The CATH Protein Structure Classification is a semi-automatic, hierarchical classification of protein domains published in 1997 by Christine Orengo, Janet Thornton and their colleagues.
CATH shares many broad features with its principal rival, SCOP, however there are also many areas in which the detailed classification differs greatly.
The name CATH is an acronym of the four main levels in the classification.
|1. Class: the overall secondary-structure content of the domain|
|2. Architecture: a large-scale grouping of topologies which share particular structural features|
|3. Topology: high structural similarity but no evidence of homology. Equivalent to a fold in SCOP|
|4. Homologous superfamily: indicative of a demonstrable evolutionary relationship. Equivalent to the superfamily level of SCOP.|
In order to better understand the CATH classification system it is useful to know how it is constructed: much of the work is done by automatic methods, however there are important manual elements to the classification.

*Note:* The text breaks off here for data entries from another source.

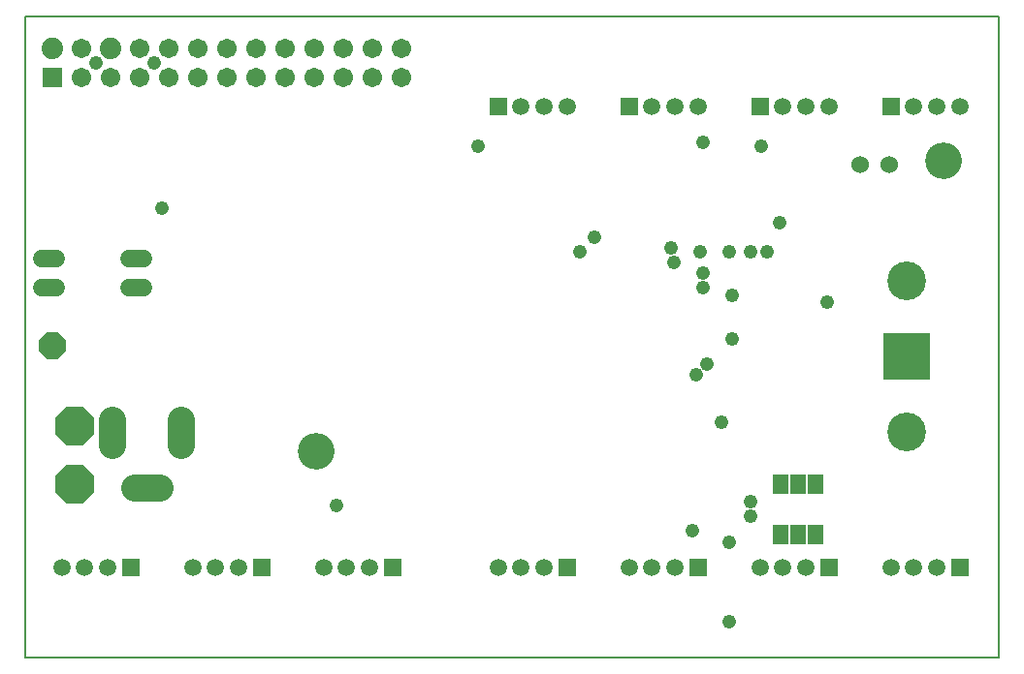
<source format=gbs>
G75*
G70*
%OFA0B0*%
%FSLAX24Y24*%
%IPPOS*%
%LPD*%
%AMOC8*
5,1,8,0,0,1.08239X$1,22.5*
%
%ADD10C,0.0050*%
%ADD11R,0.0674X0.0674*%
%ADD12C,0.0740*%
%ADD13C,0.0674*%
%ADD14C,0.0000*%
%ADD15C,0.1261*%
%ADD16C,0.0600*%
%ADD17R,0.1640X0.1640*%
%ADD18C,0.1330*%
%ADD19C,0.0940*%
%ADD20C,0.0600*%
%ADD21R,0.0595X0.0595*%
%ADD22C,0.0595*%
%ADD23OC8,0.0930*%
%ADD24OC8,0.1330*%
%ADD25R,0.0540X0.0710*%
%ADD26C,0.0476*%
%ADD27C,0.0480*%
D10*
X000157Y000401D02*
X000157Y022448D01*
X033622Y022448D01*
X033622Y000401D01*
X000157Y000401D01*
D11*
X001102Y020371D03*
D12*
X001102Y021371D03*
X003102Y021371D03*
D13*
X004102Y021371D03*
X005102Y021371D03*
X006102Y021371D03*
X007102Y021371D03*
X008102Y021371D03*
X009102Y021371D03*
X010102Y021371D03*
X011102Y021371D03*
X012102Y021371D03*
X013102Y021371D03*
X013102Y020371D03*
X012102Y020371D03*
X011102Y020371D03*
X010102Y020371D03*
X009102Y020371D03*
X008102Y020371D03*
X007102Y020371D03*
X006102Y020371D03*
X005102Y020371D03*
X004102Y020371D03*
X003102Y020371D03*
X002102Y020371D03*
X002102Y021371D03*
D14*
X009573Y007496D02*
X009575Y007544D01*
X009581Y007592D01*
X009591Y007639D01*
X009604Y007685D01*
X009622Y007730D01*
X009642Y007774D01*
X009667Y007816D01*
X009695Y007855D01*
X009725Y007892D01*
X009759Y007926D01*
X009796Y007958D01*
X009834Y007987D01*
X009875Y008012D01*
X009918Y008034D01*
X009963Y008052D01*
X010009Y008066D01*
X010056Y008077D01*
X010104Y008084D01*
X010152Y008087D01*
X010200Y008086D01*
X010248Y008081D01*
X010296Y008072D01*
X010342Y008060D01*
X010387Y008043D01*
X010431Y008023D01*
X010473Y008000D01*
X010513Y007973D01*
X010551Y007943D01*
X010586Y007910D01*
X010618Y007874D01*
X010648Y007836D01*
X010674Y007795D01*
X010696Y007752D01*
X010716Y007708D01*
X010731Y007663D01*
X010743Y007616D01*
X010751Y007568D01*
X010755Y007520D01*
X010755Y007472D01*
X010751Y007424D01*
X010743Y007376D01*
X010731Y007329D01*
X010716Y007284D01*
X010696Y007240D01*
X010674Y007197D01*
X010648Y007156D01*
X010618Y007118D01*
X010586Y007082D01*
X010551Y007049D01*
X010513Y007019D01*
X010473Y006992D01*
X010431Y006969D01*
X010387Y006949D01*
X010342Y006932D01*
X010296Y006920D01*
X010248Y006911D01*
X010200Y006906D01*
X010152Y006905D01*
X010104Y006908D01*
X010056Y006915D01*
X010009Y006926D01*
X009963Y006940D01*
X009918Y006958D01*
X009875Y006980D01*
X009834Y007005D01*
X009796Y007034D01*
X009759Y007066D01*
X009725Y007100D01*
X009695Y007137D01*
X009667Y007176D01*
X009642Y007218D01*
X009622Y007262D01*
X009604Y007307D01*
X009591Y007353D01*
X009581Y007400D01*
X009575Y007448D01*
X009573Y007496D01*
X031136Y017496D02*
X031138Y017544D01*
X031144Y017592D01*
X031154Y017639D01*
X031167Y017685D01*
X031185Y017730D01*
X031205Y017774D01*
X031230Y017816D01*
X031258Y017855D01*
X031288Y017892D01*
X031322Y017926D01*
X031359Y017958D01*
X031397Y017987D01*
X031438Y018012D01*
X031481Y018034D01*
X031526Y018052D01*
X031572Y018066D01*
X031619Y018077D01*
X031667Y018084D01*
X031715Y018087D01*
X031763Y018086D01*
X031811Y018081D01*
X031859Y018072D01*
X031905Y018060D01*
X031950Y018043D01*
X031994Y018023D01*
X032036Y018000D01*
X032076Y017973D01*
X032114Y017943D01*
X032149Y017910D01*
X032181Y017874D01*
X032211Y017836D01*
X032237Y017795D01*
X032259Y017752D01*
X032279Y017708D01*
X032294Y017663D01*
X032306Y017616D01*
X032314Y017568D01*
X032318Y017520D01*
X032318Y017472D01*
X032314Y017424D01*
X032306Y017376D01*
X032294Y017329D01*
X032279Y017284D01*
X032259Y017240D01*
X032237Y017197D01*
X032211Y017156D01*
X032181Y017118D01*
X032149Y017082D01*
X032114Y017049D01*
X032076Y017019D01*
X032036Y016992D01*
X031994Y016969D01*
X031950Y016949D01*
X031905Y016932D01*
X031859Y016920D01*
X031811Y016911D01*
X031763Y016906D01*
X031715Y016905D01*
X031667Y016908D01*
X031619Y016915D01*
X031572Y016926D01*
X031526Y016940D01*
X031481Y016958D01*
X031438Y016980D01*
X031397Y017005D01*
X031359Y017034D01*
X031322Y017066D01*
X031288Y017100D01*
X031258Y017137D01*
X031230Y017176D01*
X031205Y017218D01*
X031185Y017262D01*
X031167Y017307D01*
X031154Y017353D01*
X031144Y017400D01*
X031138Y017448D01*
X031136Y017496D01*
D15*
X031727Y017496D03*
X010164Y007496D03*
D16*
X028852Y017371D03*
X029852Y017371D03*
D17*
X030477Y010746D03*
D18*
X030477Y008146D03*
X030477Y013346D03*
D19*
X005533Y008551D02*
X005533Y007691D01*
X004782Y006232D02*
X003922Y006232D01*
X003171Y007691D02*
X003171Y008551D01*
D20*
X003717Y013121D02*
X004237Y013121D01*
X004237Y014121D02*
X003717Y014121D01*
X001237Y014121D02*
X000717Y014121D01*
X000717Y013121D02*
X001237Y013121D01*
D21*
X003783Y003496D03*
X008283Y003496D03*
X012783Y003496D03*
X018783Y003496D03*
X023283Y003496D03*
X027783Y003496D03*
X032283Y003496D03*
X029921Y019371D03*
X025421Y019371D03*
X020921Y019371D03*
X016421Y019371D03*
D22*
X017208Y019371D03*
X017996Y019371D03*
X018783Y019371D03*
X021708Y019371D03*
X022496Y019371D03*
X023283Y019371D03*
X026208Y019371D03*
X026996Y019371D03*
X027783Y019371D03*
X030708Y019371D03*
X031496Y019371D03*
X032283Y019371D03*
X031496Y003496D03*
X030708Y003496D03*
X029921Y003496D03*
X026996Y003496D03*
X026208Y003496D03*
X025421Y003496D03*
X022496Y003496D03*
X021708Y003496D03*
X020921Y003496D03*
X017996Y003496D03*
X017208Y003496D03*
X016421Y003496D03*
X011996Y003496D03*
X011208Y003496D03*
X010421Y003496D03*
X007496Y003496D03*
X006708Y003496D03*
X005921Y003496D03*
X002996Y003496D03*
X002208Y003496D03*
X001421Y003496D03*
D23*
X001102Y011121D03*
D24*
X001852Y008371D03*
X001852Y006371D03*
D25*
X026127Y006371D03*
X026727Y006371D03*
X027327Y006371D03*
X027327Y004621D03*
X026727Y004621D03*
X026127Y004621D03*
D26*
X024352Y004371D03*
X023102Y004746D03*
X024352Y001621D03*
X023227Y010121D03*
X023602Y010496D03*
X023477Y013121D03*
X023477Y013621D03*
X023352Y014371D03*
X022477Y013996D03*
X019727Y014871D03*
X019227Y014371D03*
X015727Y017996D03*
X023477Y018121D03*
X025477Y017996D03*
X026102Y015371D03*
X010852Y005621D03*
X004852Y015871D03*
X004602Y020871D03*
X002602Y020871D03*
D27*
X022352Y014496D03*
X024352Y014371D03*
X025102Y014371D03*
X025664Y014371D03*
X024477Y012871D03*
X024477Y011371D03*
X027727Y012621D03*
X024102Y008496D03*
X025102Y005746D03*
X025102Y005246D03*
M02*

</source>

The very first step is to separate the proteins into domains. It is difficult to produce an unequivocal definition of a domain and this is one area in which CATH and SCOP differ.

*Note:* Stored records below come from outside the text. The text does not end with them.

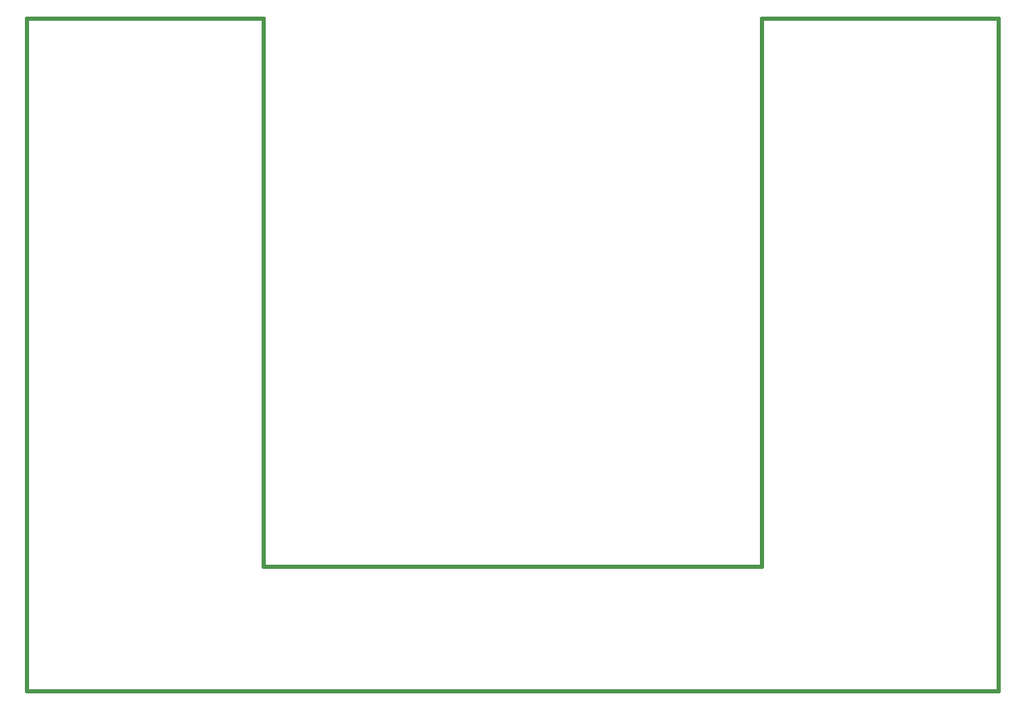
<source format=gbr>
G04 (created by PCBNEW (2013-03-31 BZR 4008)-stable) date 11/07/2013 1:56:24 PM*
%MOIN*%
G04 Gerber Fmt 3.4, Leading zero omitted, Abs format*
%FSLAX34Y34*%
G01*
G70*
G90*
G04 APERTURE LIST*
%ADD10C,2.3622e-006*%
%ADD11C,0.015*%
G04 APERTURE END LIST*
G54D10*
G54D11*
X20000Y-12000D02*
X20000Y-34000D01*
X40000Y-12000D02*
X40000Y-34000D01*
X49500Y-12000D02*
X40000Y-12000D01*
X49500Y-39000D02*
X49500Y-12000D01*
X10500Y-39000D02*
X49500Y-39000D01*
X10500Y-12000D02*
X10500Y-39000D01*
X10500Y-12000D02*
X20000Y-12000D01*
X20000Y-34000D02*
X40000Y-34000D01*
M02*

</source>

The domains are automatically sorted into classes and clustered on the basis of sequence similarities. These groups form the H levels of the classification. The topology level is formed by structural comparisons of the homologous groups. Finally, the Architecture level is assigned manually.
More detail on this process and the comparison between SCOP, CATH and FSSP can be found in: Hadley & Jones, 1999 (PMID 10508779) and Day et al., 2003 (PMID 14500873).